あぁ、もしかして霊華と名乗ったあの人のことかな。
「うん。そう頷くってことは薄々気づいたってことかな?…そう、多分その人。任せなきゃ
「……分かったわ。それで、どれに着替えるの?」
「えっ?これでしょ?」
そう言って見せてきたのは青と白のボーダー柄なワンピース。
冬だからなのか長袖だけど。
「これ以外にもあるんだけど、他はまた今度ってことで。あ、今3月だからすこーし暑いかな?」
…春かい。
「多分平気よ。…多分」
あ、ちょっと困ったように笑わないで?
薄手ならワンチャンあるだろうし。
2階建てだったらしく、部屋を出ると前にもう1つの部屋、右に階段が見えた。
「あ、こっちだよ。右側の階段をおりて…左に曲がると少しもしないで扉があるからそこがリビングだよ。そこに今母さんも父さんもいると思う」
「…もしかして、春休みとかってやつにでもなってるのね?」
そう聞いてみたらこっちに首だけ向けて頷いた。
あぁ…だから家にいるんだ。

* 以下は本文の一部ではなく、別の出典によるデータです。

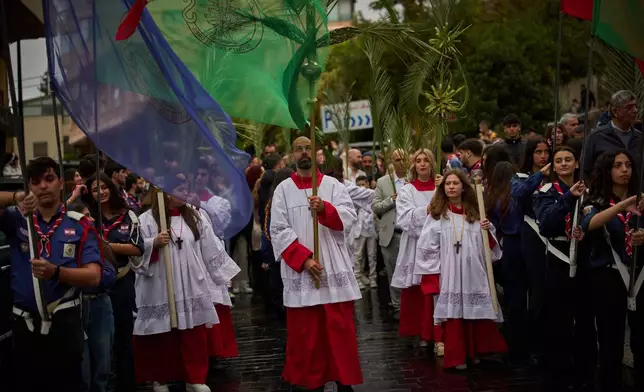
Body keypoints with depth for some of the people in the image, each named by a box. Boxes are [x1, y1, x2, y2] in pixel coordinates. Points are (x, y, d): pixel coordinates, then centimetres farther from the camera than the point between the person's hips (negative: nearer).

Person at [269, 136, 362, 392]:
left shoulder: (332, 185, 8)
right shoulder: (283, 189, 5)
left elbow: (349, 217, -4)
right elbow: (278, 230, -3)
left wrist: (325, 208, -23)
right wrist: (304, 258, -13)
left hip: (334, 267, 1)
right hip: (300, 270, 0)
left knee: (340, 328, 1)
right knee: (306, 332, 3)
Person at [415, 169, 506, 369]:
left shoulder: (474, 212, 12)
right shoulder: (436, 214, 1)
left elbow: (488, 245, 13)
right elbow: (427, 247, -2)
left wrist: (487, 231, -8)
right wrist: (431, 277, -7)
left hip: (473, 273, 3)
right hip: (449, 275, -3)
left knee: (476, 313, 4)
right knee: (453, 315, -3)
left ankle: (475, 352, 18)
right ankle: (456, 357, 5)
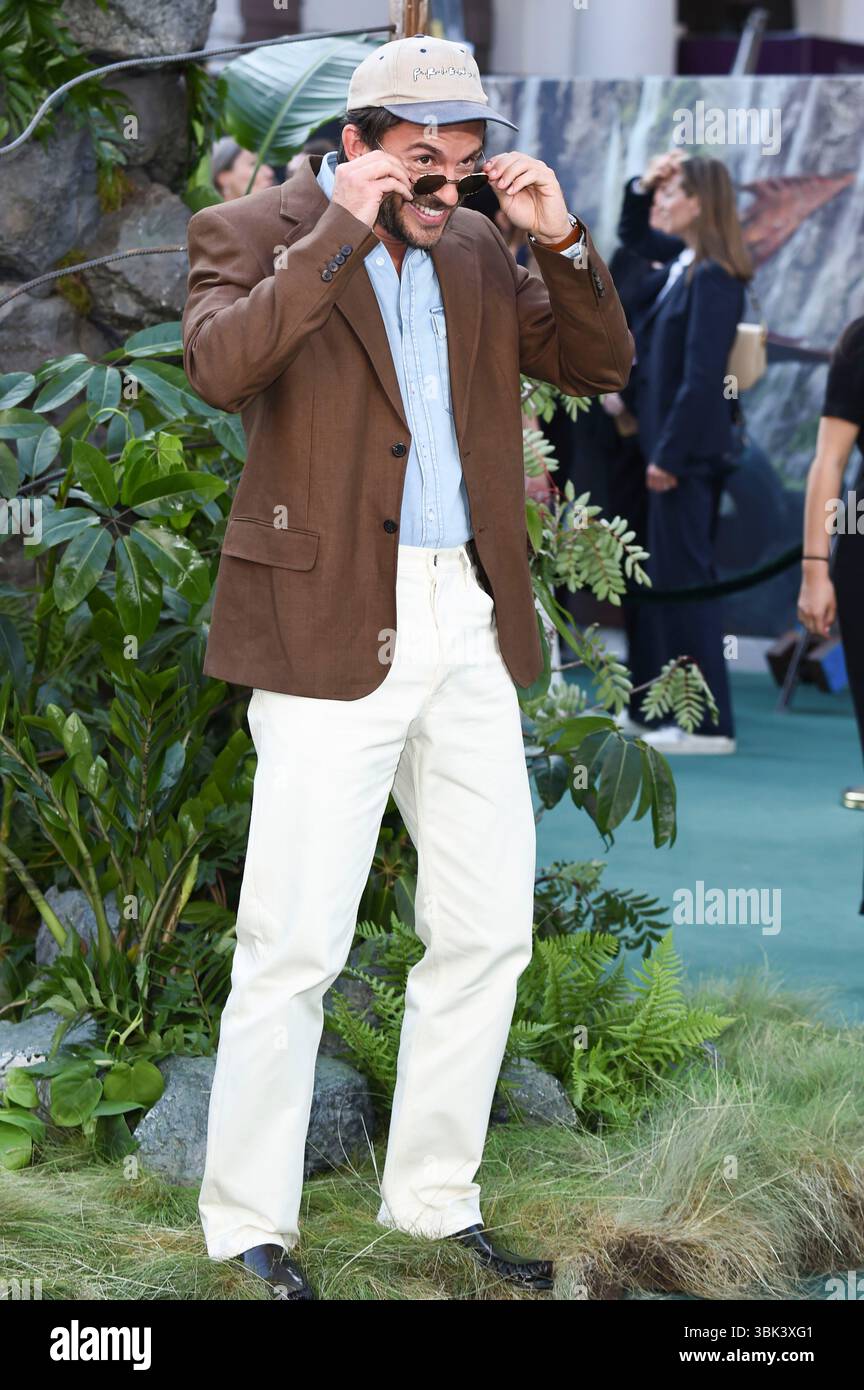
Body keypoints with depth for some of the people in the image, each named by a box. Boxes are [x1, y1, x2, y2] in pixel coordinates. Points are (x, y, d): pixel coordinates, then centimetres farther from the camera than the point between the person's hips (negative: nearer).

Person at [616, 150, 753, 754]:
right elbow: (634, 236, 30)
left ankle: (709, 724, -2)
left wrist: (670, 454, -21)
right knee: (661, 578, 15)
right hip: (668, 442, 10)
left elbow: (701, 376, -23)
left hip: (689, 447, -10)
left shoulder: (713, 279, -19)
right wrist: (641, 186, 11)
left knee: (684, 580, -6)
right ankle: (653, 709, 24)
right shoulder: (682, 260, 9)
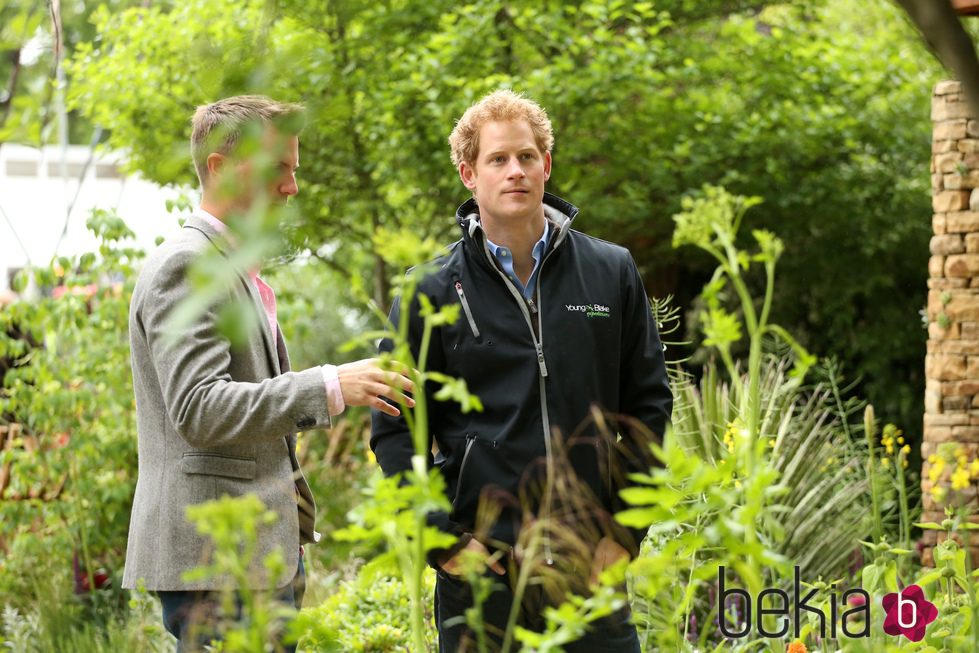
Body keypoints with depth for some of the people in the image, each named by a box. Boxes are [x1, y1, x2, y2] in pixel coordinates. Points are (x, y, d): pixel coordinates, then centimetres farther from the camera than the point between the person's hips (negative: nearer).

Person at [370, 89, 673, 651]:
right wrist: (442, 542, -6)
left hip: (590, 562, 1)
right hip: (480, 563, -1)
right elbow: (393, 431, 2)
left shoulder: (613, 273, 7)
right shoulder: (434, 293, 2)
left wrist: (625, 531, 2)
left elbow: (649, 405, 9)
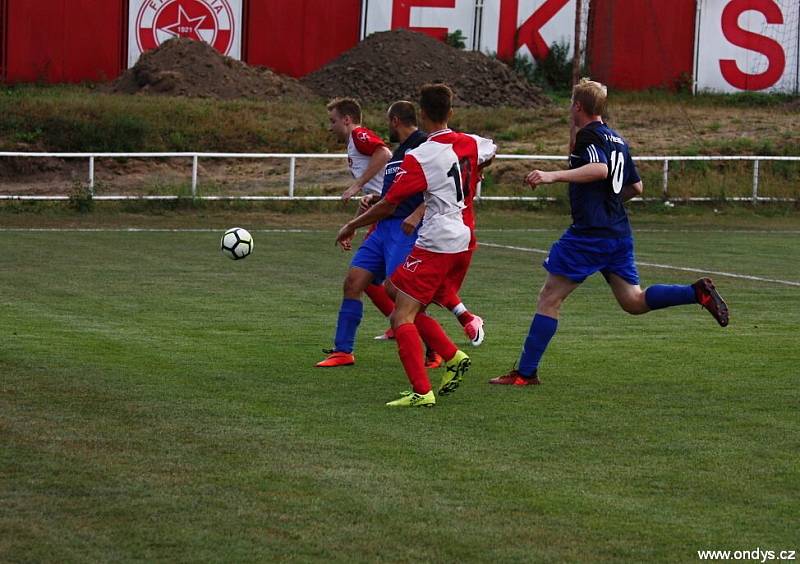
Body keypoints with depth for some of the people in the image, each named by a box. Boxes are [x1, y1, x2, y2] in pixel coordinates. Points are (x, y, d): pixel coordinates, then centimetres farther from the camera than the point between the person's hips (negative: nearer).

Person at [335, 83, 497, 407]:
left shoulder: (418, 157, -14)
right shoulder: (470, 144, 6)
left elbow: (388, 205, -11)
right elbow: (491, 151, 32)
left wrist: (352, 226, 3)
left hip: (435, 244, -8)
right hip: (465, 243, 8)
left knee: (402, 317, -7)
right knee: (411, 310, 19)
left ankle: (422, 392, -16)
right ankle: (453, 358, 7)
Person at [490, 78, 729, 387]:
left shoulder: (588, 135, -9)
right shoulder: (617, 139, 17)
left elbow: (600, 169, -28)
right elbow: (636, 186, 23)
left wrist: (552, 175, -34)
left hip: (589, 234, -8)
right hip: (619, 232, 8)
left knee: (549, 298, -2)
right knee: (634, 301, 11)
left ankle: (526, 371, -1)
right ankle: (698, 292, -7)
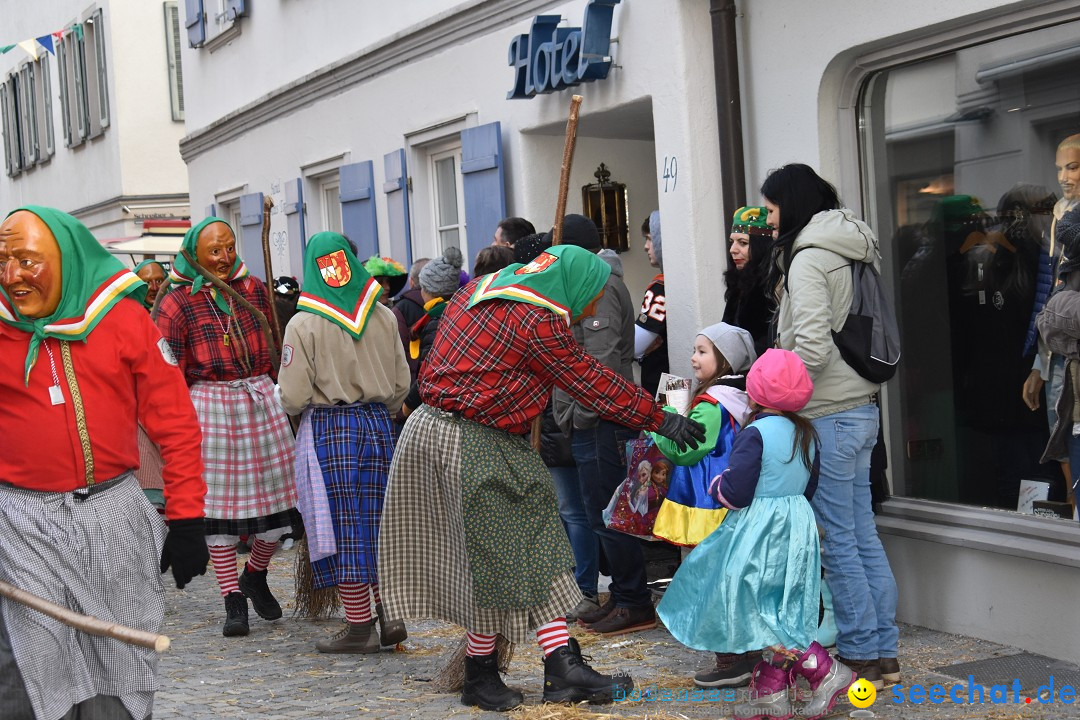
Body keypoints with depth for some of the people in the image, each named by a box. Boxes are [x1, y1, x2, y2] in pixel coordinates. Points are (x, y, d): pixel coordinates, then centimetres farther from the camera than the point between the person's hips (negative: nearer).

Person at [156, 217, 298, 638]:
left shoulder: (255, 290, 8)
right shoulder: (177, 304, -3)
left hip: (261, 402, 3)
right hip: (210, 408, -3)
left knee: (276, 498, 3)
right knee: (218, 505, 1)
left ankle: (255, 575, 29)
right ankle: (233, 600, 10)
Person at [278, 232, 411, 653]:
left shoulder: (303, 325, -10)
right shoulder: (383, 317, 2)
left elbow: (293, 397, -10)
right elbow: (402, 384, 7)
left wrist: (299, 406, 12)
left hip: (328, 430, -4)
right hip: (378, 424, 4)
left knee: (345, 528, 2)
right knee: (378, 524, 13)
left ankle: (359, 627, 6)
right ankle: (389, 615, 11)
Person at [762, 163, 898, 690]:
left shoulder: (808, 259, -13)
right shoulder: (853, 250, 14)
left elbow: (811, 348, -22)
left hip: (828, 414, -9)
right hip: (863, 406, 9)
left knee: (837, 541, 0)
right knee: (863, 534, 13)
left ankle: (862, 656, 6)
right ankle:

なるほどね。
リビングに通してもらうとこの子の両親がいた。
私がいることに驚いたみたいでそれぞれが反応してた。
そりゃまあ、驚くよね。普通は。
「幻想郷の子だけど、訳ありでこっちに呼んだんだ。母さん、父さん。養子にしてあげて」
「そう言われてもだな、突然現れた子供を養子にするのは厳しいぞ?」
「そうそう。まあ、××がその子を悪い子じゃないって言うのなら証明してみせて」
「母さん!いきなりの子だぞ。いいのか?」
あはは…そうなるよね。
でも、この子…初めて会った気がしない。なんでだろう?
「ええ。むしろ他人のような気がしないからなんとなく、ね」
「うんうん。父さんも多分そう感じてるでしょ?…それにタダで養子にしてあげなくてもいいよ。学校生活とかそれ以外の様子も見て考えてあげてもいいからさ。…その、ダメかな。姉妹みたいになりたいし…」
あ、父さんと呼ばれてる人がため息をついた。
というより、私が空気なような?
「しょうがないな…。お前、名前は?」
「えっ?……れ、霊夢。霊夢って言うわ」
「そうか。んじゃ、まず色々とやる。悪いがついてきてくれ」
そう言われ、××もついてくることになったのだけど、その時の顔は……安心したような笑みを浮かべているようにも見えた。
あれから春休みも終わり、ある場所に私は立っている。
髪型は相変わらず大きなふりふり付きのリボンで一部だけ結ってたり、邪魔なもみあげ部分を赤い髪飾りでまとめたりしてるけど、ある制服を着ている。
××と同じチェック柄のスカートの、だけどね。
「あー、朝の
そう言われた私は教室に入り―――
「初めまして。××霊夢です。今回、訳ありでこの学校に転入してきました。色々と迷惑かけるかもしれませんが、宜しくお願いします!」
―――これから、私の新しい…第3の人生が始まるんだ。
そう、何故なら私は現代で暮らすと決めたから。